Every ART session is actually a combination of examination and treatment. The ART provider uses his or her hands to evaluate the texture, tightness and movement of muscles, fascia, tendons, ligaments and nerves. Abnormal tissues are treated by combining precisely directed tension with very specific patient movements. The concept of the technique is very simple in theory, yet the skills to effectively perform the technique can be difficult for the untrained hand to perform. For an effective treatment to take place, the Active Release Techniques provider needs to have the ability to palpate and identify each and every structure during the examination and treatment. This examination allows the ART provider to identify the muscles, tendons, ligaments, nerves, and fascial components in the different areas of the body that are being evaluated. Each individual structure and specific interfaces have treatment protocols that are intended to break up the scar tissue, restore normal motion, increase circulation to the damaged tissue, and improve the overall environment of the tissue to promote healing.
These treatment protocols – over 700 specific moves – are unique to Active Release Techniques. They allow providers to identify and correct the specific problems that are affecting each individual patient. Active Release Techniques is not a cookie-cutter approach. During an examination and treatment, an Active Release Techniques provider will assess your range of motion while determining the tissue texture, tension, and motion of the area that you are experiencing pain. Many times a patient will experience pain in one area and the ART provider will have to follow the path of tension from the area of pain to the area of the cause of pain. It is important to make sure that the Active Release Techniques provider is in current standing and up to date on the most current Active Release Techniques protocols so that you can receive the highest quality of ART therapy available.
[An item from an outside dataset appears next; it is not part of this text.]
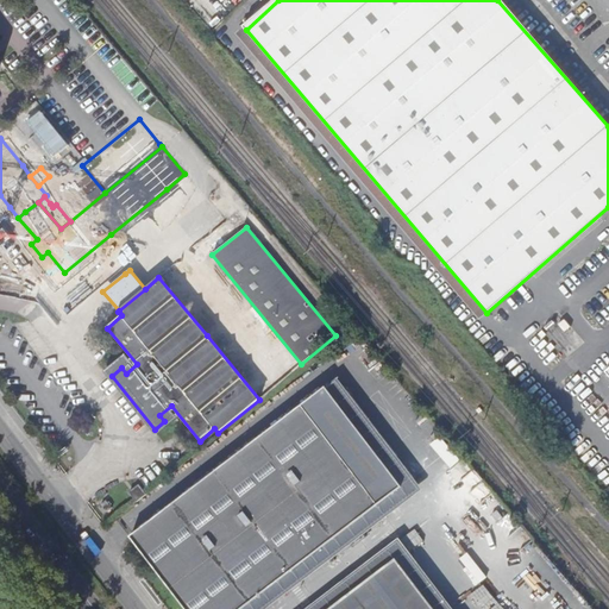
[(321,403),(309,389),(297,399),(311,414),(321,403)]
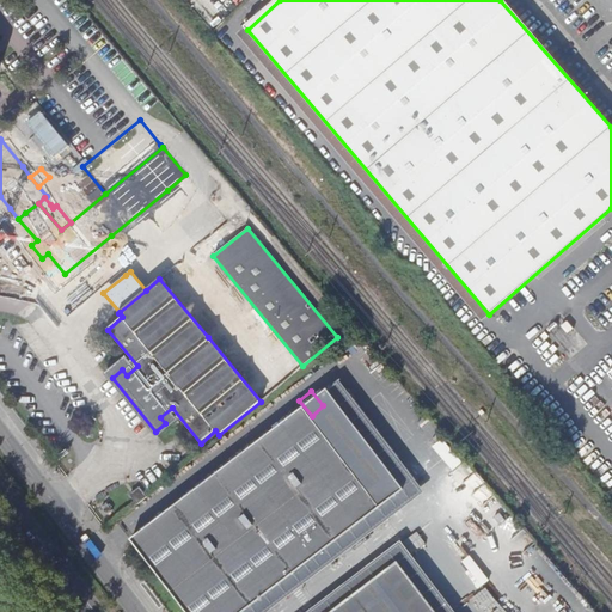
[(279,582),(240,611),(264,611),(411,499),(331,397),(329,399),(323,405),(312,416),(310,417),(378,505),(292,573),(298,579),(285,589),(279,582)]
What is the history of Active Release Techniques?
Active Release Techniques has been developed, refined, and patented by P. Michael Leahy, DC, CCSP. Dr. Leahy noticed that his patients’ symptoms seemed to be related to changes in their soft tissue that could be felt by hand. By observing how muscles, fascia, tendons, ligaments and nerves responded to different types of work, Dr. Leahy was able to consistently resolve over 90% of his patients’ problems. Over the past few years, Dr. Leahy and his network of instructors have continued to expand the knowledge base of Active Release Techniques with the goal to make Active Release Techniques the “Gold Standard” of soft tissue treatment. He now teaches and certifies health care providers all over the world to use ART.